Website hacked, now what?

When you have a website, there’s always the possibility that someone will try to hack into your site sooner or later.If you operate a successful site, jealous people will want to bring your site down but that’s not the only reason. Your website could also be hacked into if there’s a security hole. Although I try my best to stay on top of the security of the sites that I operate, one of my website got hacked on the 30th April 2010. The reason of the attack was for the hacker to put some links on my website.

It might seem that the attack was not catastrophic after all since only links were uploaded but if you look at it from my point of view, you will see how bad this hack is. First of all, the hacker was able to delete files from my server and create new directories and files. This was all done through a script which he managed to upload to my site. He deleted only one file on my site but that was enough to bring pretty much the whole of my website down because everything is controlled by the .htaccess file which was deleted. This resulted in 404 errors (page not found) which was not good for my traffic (traffic plummetted to nearly zero), good user experience and the almighty Google. Google crawls my site everyday without fault and it found so many 404s on that day that I was scared it was going to removed all these pages from its index. Fortunately this didn’t happen.

However the hacker created a few directories where he uploaded pages with loads of links on my site. Now my site had nothing to do with recipes but the hacker uploaded recipe links on my site and ping about a 100 servers including Google, yahoo and other search engines. Most of the sites which were pinged followed the request and starting crawling the recipe pages on my site. This is the worst kind of attack because it sets your site as a spamming site. Few days after the attack, Google Webmaster Tools had a message for me which stated that the pages with recipe links that it crawled looked spammy and they were going to remove them from the index which was absolutely fine with me. I was relieved that they didn’t penalise me in any way for having these spammy links on my site.

To make things worst, I was on holiday when my website got hacked.

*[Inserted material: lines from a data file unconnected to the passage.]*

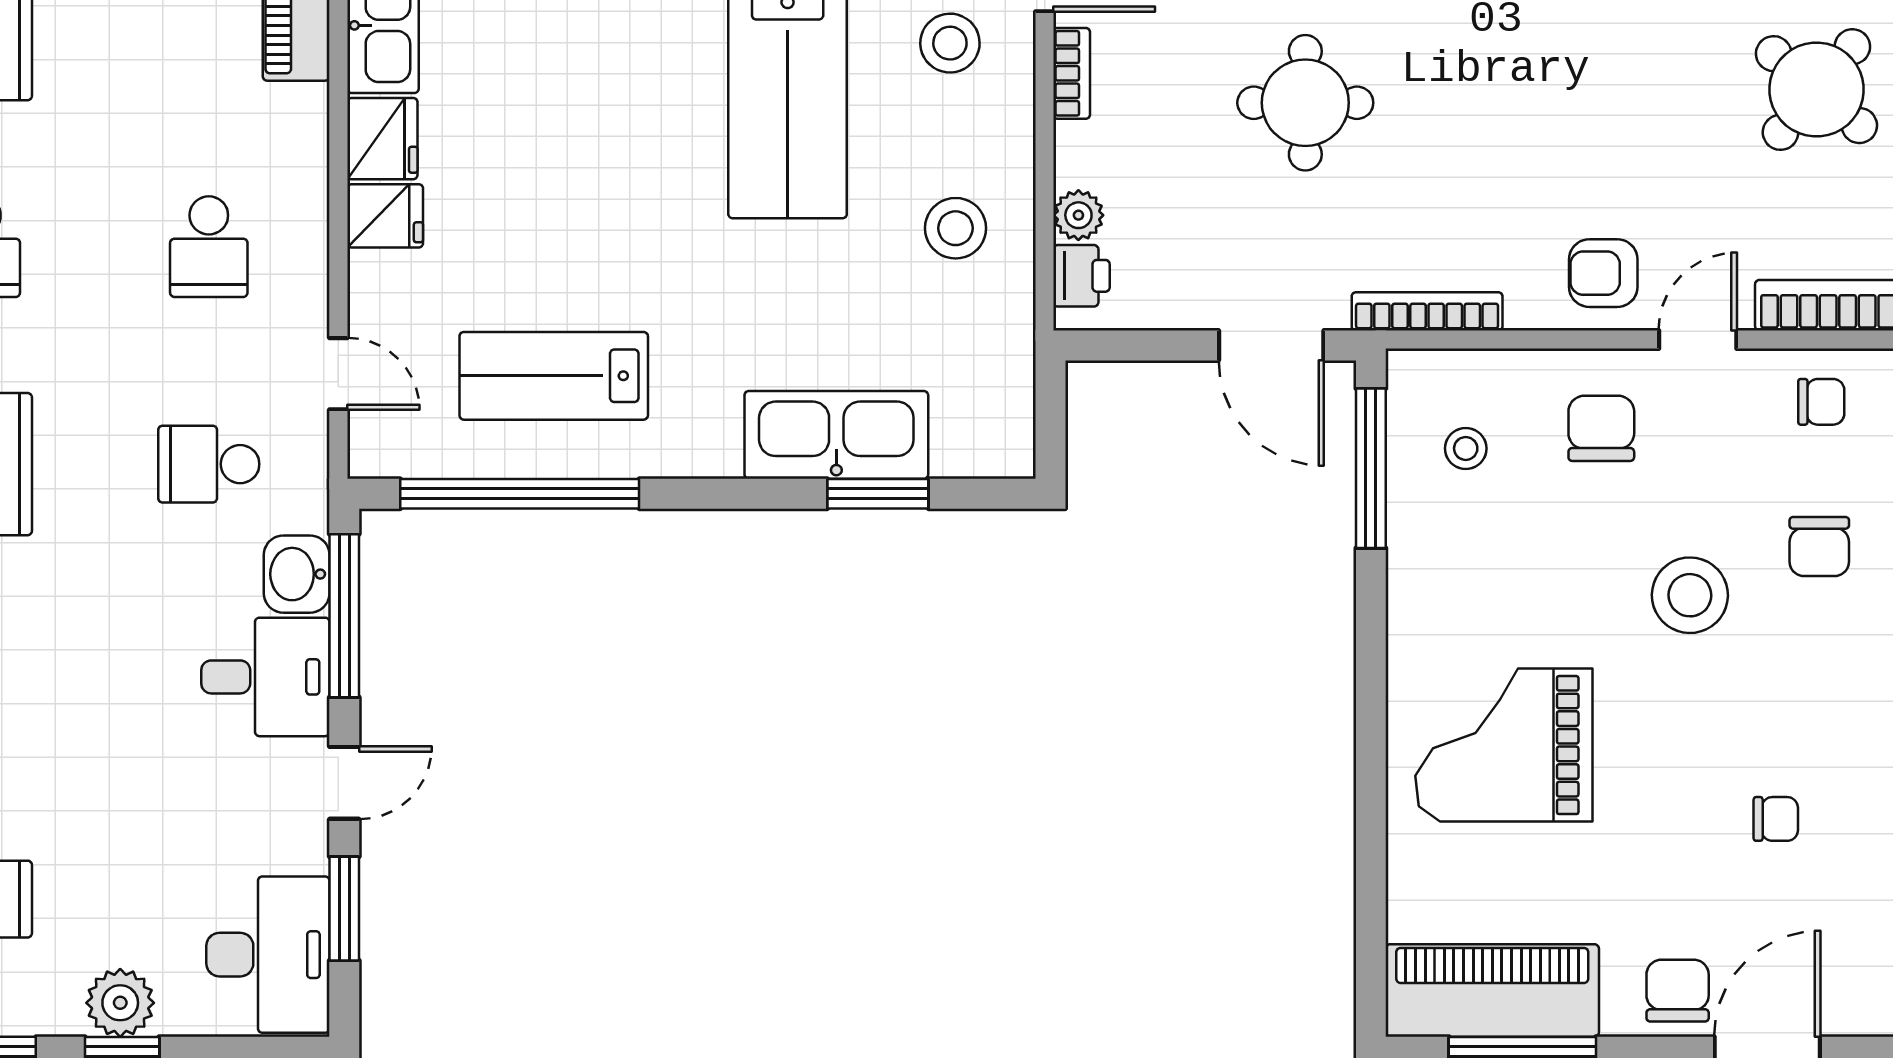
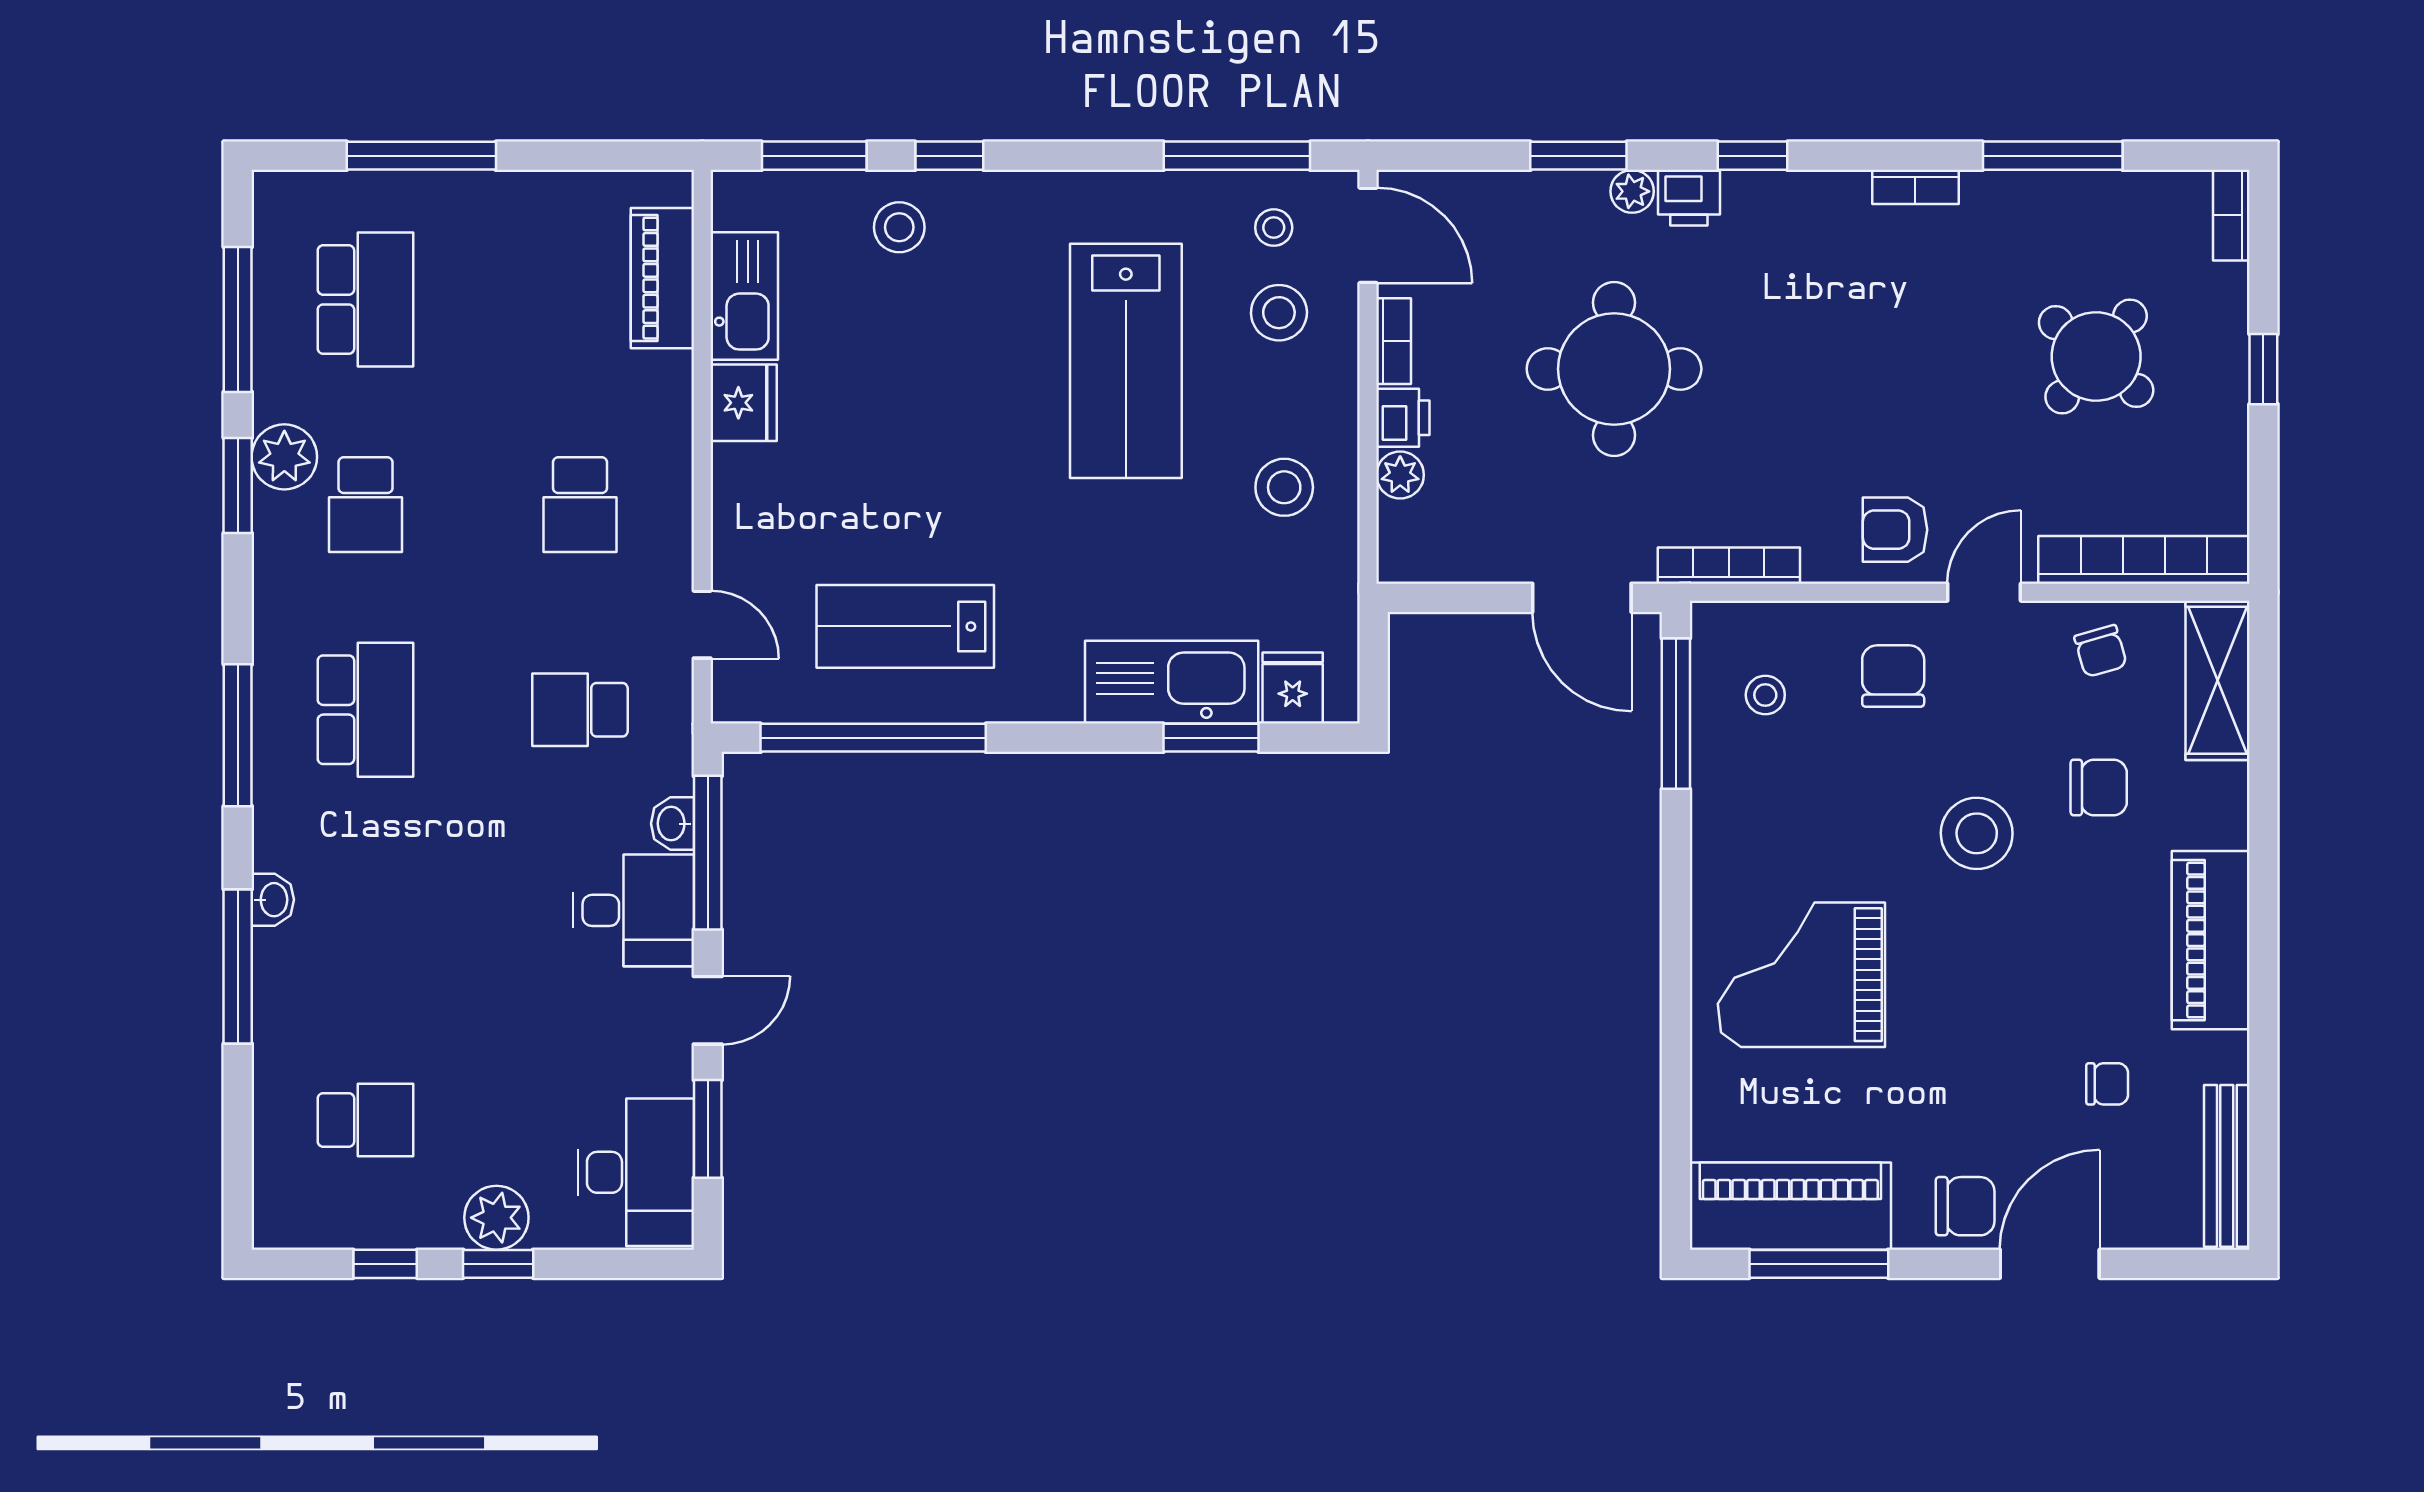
round table: (1305, 103) -> (1614, 369), width x1.36, depth x1.36
fridge: (385, 216) -> (1293, 688), moved, turned -90
printer: (1081, 276) -> (1403, 418), moved
chair: (1821, 402) -> (2101, 651), turned 74
chair: (1819, 547) -> (2099, 787), turned -90
washbasin: (297, 574) -> (672, 824), width x0.72, depth x0.69
chair: (1776, 819) -> (2107, 1084), moved
chair: (1678, 991) -> (1965, 1206), turned 90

Fortunately for me, I like checking my website stats everyday and when I saw a drop in traffic, I thought it had something to do with my hosting company (the server was down). I was really annoyed at the hosting company because it never happened to me before that my site was down for such a long time but that was not the case in reality. My second thought was that Google was not sending traffic to me (probably some penalty, lost of organic rankings etc). But while I was investigating the problem, I saw that my website was returning 404 pages for nearly every content on the site. This is where it clicked. I looked for the reason and realised my .htaccess file was no longer there. After getting the hosting company to get a backup file up, the website was operating fine again. I then changed all passwords and analysed what went wrong.

I saw files and directories had been created and that could only mean one thing – my password had been compromised. I don’t know how it happened but it could have been worst but fortunately I was able to get the site up and running the following day. If I didn’t notice the problem just after it happened, I would have lost all traffic for at least a week along with the income that the site makes but most importantly, it would take the site a lot longer to rank back afterwards.